* _Problem description_
Reproduce all of the data below with every occurrence of "Duncan" swapped for "Victoria" and everything else left unchanged. Omit the pictures from your answer.

* _Listed entries_
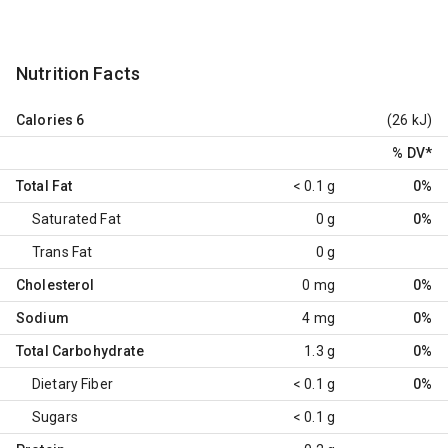
Nutrition Facts
Calories
6
(26 kJ)
% DV
*
Total Fat
< 0.1 g
0%
Saturated Fat
0 g
0%
Trans Fat
0 g
Cholesterol
0 mg
0%
Sodium
4 mg
0%
Total Carbohydrate
1.3 g
0%
Dietary Fiber
< 0.1 g
0%
Sugars
< 0.1 g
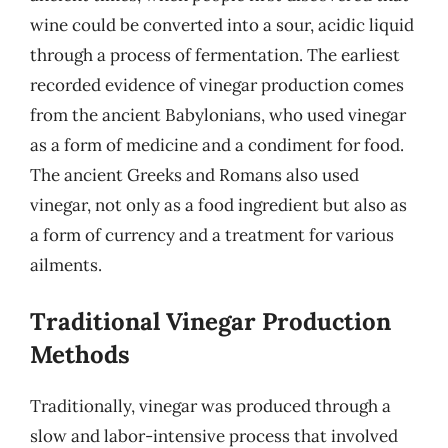
wine could be converted into a sour, acidic liquid
through a process of fermentation. The earliest
recorded evidence of vinegar production comes
from the ancient Babylonians, who used vinegar
as a form of medicine and a condiment for food.
The ancient Greeks and Romans also used
vinegar, not only as a food ingredient but also as
a form of currency and a treatment for various
ailments.
Traditional Vinegar Production
Methods
Traditionally, vinegar was produced through a
slow and labor-intensive process that involved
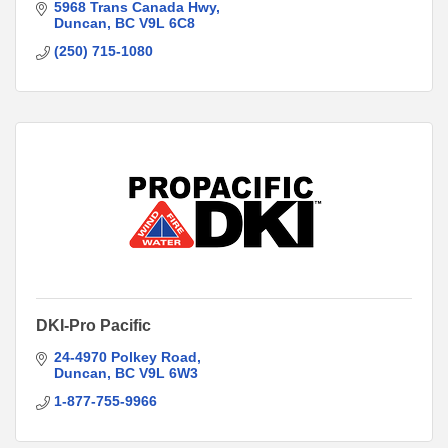
5968 Trans Canada Hwy
Duncan
BC
V9L 6C8
(250) 715-1080
DKI-Pro Pacific
24-4970 Polkey Road
Duncan
BC
V9L 6W3
1-877-755-9966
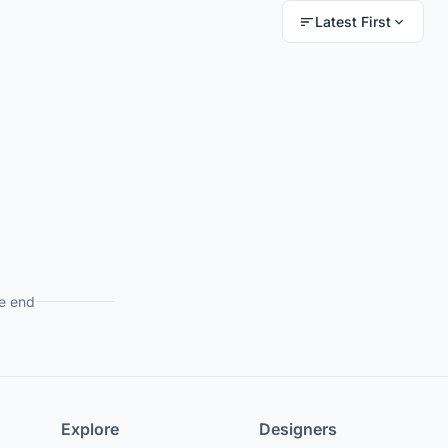
Latest First
e end
Explore
Designers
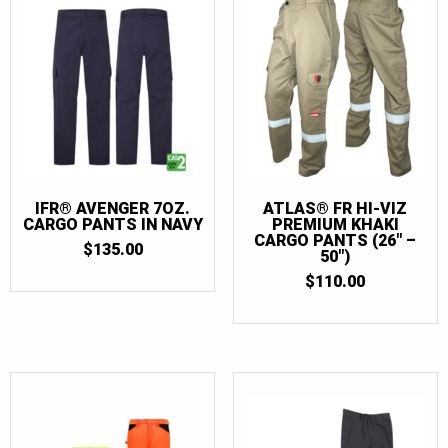
IFR® AVENGER 7OZ.
ATLAS® FR HI-VIZ
CARGO PANTS IN NAVY
PREMIUM KHAKI
CARGO PANTS (26″ –
$
135.00
50″)
$
110.00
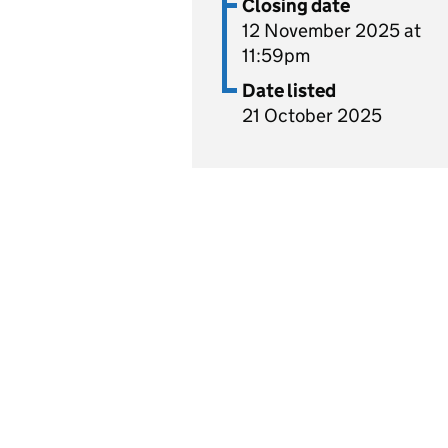
Closing date
12 November 2025 at
11:59pm
Date listed
21 October 2025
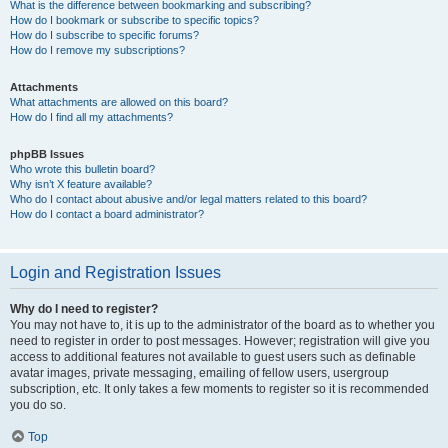
What is the difference between bookmarking and subscribing?
How do I bookmark or subscribe to specific topics?
How do I subscribe to specific forums?
How do I remove my subscriptions?
Attachments
What attachments are allowed on this board?
How do I find all my attachments?
phpBB Issues
Who wrote this bulletin board?
Why isn’t X feature available?
Who do I contact about abusive and/or legal matters related to this board?
How do I contact a board administrator?
Login and Registration Issues
Why do I need to register?
You may not have to, it is up to the administrator of the board as to whether you
need to register in order to post messages. However; registration will give you
access to additional features not available to guest users such as definable
avatar images, private messaging, emailing of fellow users, usergroup
subscription, etc. It only takes a few moments to register so it is recommended
you do so.
Top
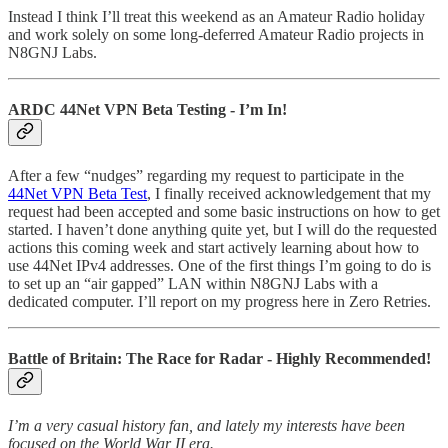
Instead I think I’ll treat this weekend as an Amateur Radio holiday
and work solely on some long-deferred Amateur Radio projects in
N8GNJ Labs.
ARDC 44Net VPN Beta Testing - I’m In!
After a few “nudges” regarding my request to participate in the
44Net VPN Beta Test
, I finally received acknowledgement that my
request had been accepted and some basic instructions on how to get
started. I haven’t done anything quite yet, but I will do the requested
actions this coming week and start actively learning about how to
use 44Net IPv4 addresses. One of the first things I’m going to do is
to set up an “air gapped” LAN within N8GNJ Labs with a
dedicated computer. I’ll report on my progress here in Zero Retries.
Battle of Britain: The Race for Radar - Highly Recommended!
I’m a very casual history fan, and lately my interests have been
focused on the World War II era.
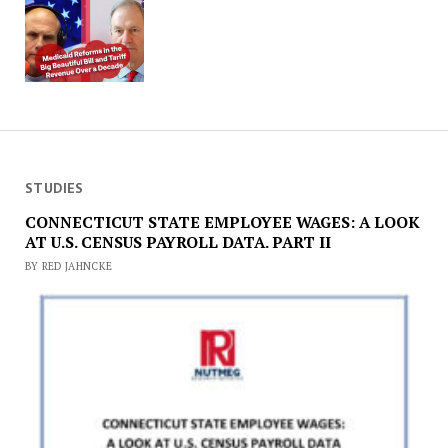
STUDIES
CONNECTICUT STATE EMPLOYEE WAGES: A LOOK
AT U.S. CENSUS PAYROLL DATA. PART II
BY RED JAHNCKE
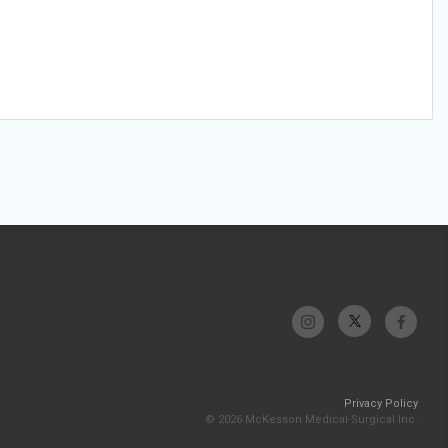
Privacy Policy
© 2026 McKesson Medical-Surgical Inc.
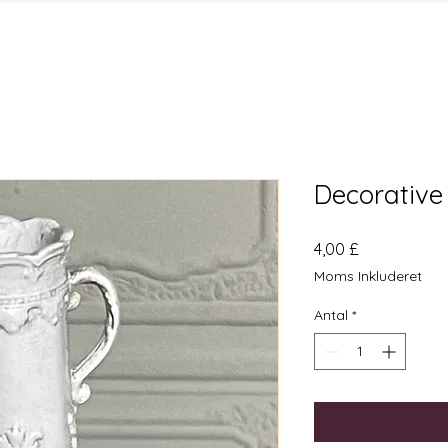
Decorative
Pris
4,00 £
Moms Inkluderet
Antal
*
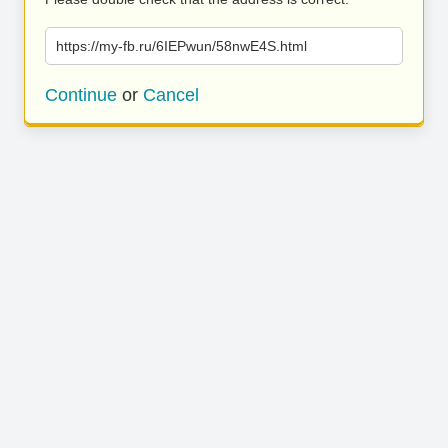
https://my-fb.ru/6IEPwun/58nwE4S.html
Continue
or
Cancel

* _Exercise response_
Nutrition Facts
Calories
6
(26 kJ)
% DV
*
Total Fat
< 0.1 g
0%
Saturated Fat
0 g
0%
Trans Fat
0 g
Cholesterol
0 mg
0%
Sodium
4 mg
0%
Total Carbohydrate
1.3 g
0%
Dietary Fiber
< 0.1 g
0%
Sugars
< 0.1 g
wine could be converted into a sour, acidic liquid
through a process of fermentation. The earliest
recorded evidence of vinegar production comes
from the ancient Babylonians, who used vinegar
as a form of medicine and a condiment for food.
The ancient Greeks and Romans also used
vinegar, not only as a food ingredient but also as
a form of currency and a treatment for various
ailments.
Traditional Vinegar Production
Methods
Traditionally, vinegar was produced through a
slow and labor-intensive process that involved
5968 Trans Canada Hwy
Victoria
BC
V9L 6C8
(250) 715-1080
DKI-Pro Pacific
24-4970 Polkey Road
Victoria
BC
V9L 6W3
1-877-755-9966
Latest First
e end
Explore
Designers
IFR® AVENGER 7OZ.
ATLAS® FR HI-VIZ
CARGO PANTS IN NAVY
PREMIUM KHAKI
CARGO PANTS (26″ –
$
135.00
50″)
$
110.00
Closing date
12 November 2025 at
11:59pm
Date listed
21 October 2025
What is the difference between bookmarking and subscribing?
How do I bookmark or subscribe to specific topics?
How do I subscribe to specific forums?
How do I remove my subscriptions?
Attachments
What attachments are allowed on this board?
How do I find all my attachments?
phpBB Issues
Who wrote this bulletin board?
Why isn’t X feature available?
Who do I contact about abusive and/or legal matters related to this board?
How do I contact a board administrator?
Login and Registration Issues
Why do I need to register?
You may not have to, it is up to the administrator of the board as to whether you
need to register in order to post messages. However; registration will give you
access to additional features not available to guest users such as definable
avatar images, private messaging, emailing of fellow users, usergroup
subscription, etc. It only takes a few moments to register so it is recommended
you do so.
Top
Instead I think I’ll treat this weekend as an Amateur Radio holiday
and work solely on some long-deferred Amateur Radio projects in
N8GNJ Labs.
ARDC 44Net VPN Beta Testing - I’m In!
After a few “nudges” regarding my request to participate in the
44Net VPN Beta Test
, I finally received acknowledgement that my
request had been accepted and some basic instructions on how to get
started. I haven’t done anything quite yet, but I will do the requested
actions this coming week and start actively learning about how to
use 44Net IPv4 addresses. One of the first things I’m going to do is
to set up an “air gapped” LAN within N8GNJ Labs with a
dedicated computer. I’ll report on my progress here in Zero Retries.
Battle of Britain: The Race for Radar - Highly Recommended!
I’m a very casual history fan, and lately my interests have been
focused on the World War II era.
STUDIES
CONNECTICUT STATE EMPLOYEE WAGES: A LOOK
AT U.S. CENSUS PAYROLL DATA. PART II
BY RED JAHNCKE
Privacy Policy
© 2026 McKesson Medical-Surgical Inc.
Decorative
Pris
4,00 £
Moms Inkluderet
Antal
*
https://my-fb.ru/6IEPwun/58nwE4S.html
Continue
or
Cancel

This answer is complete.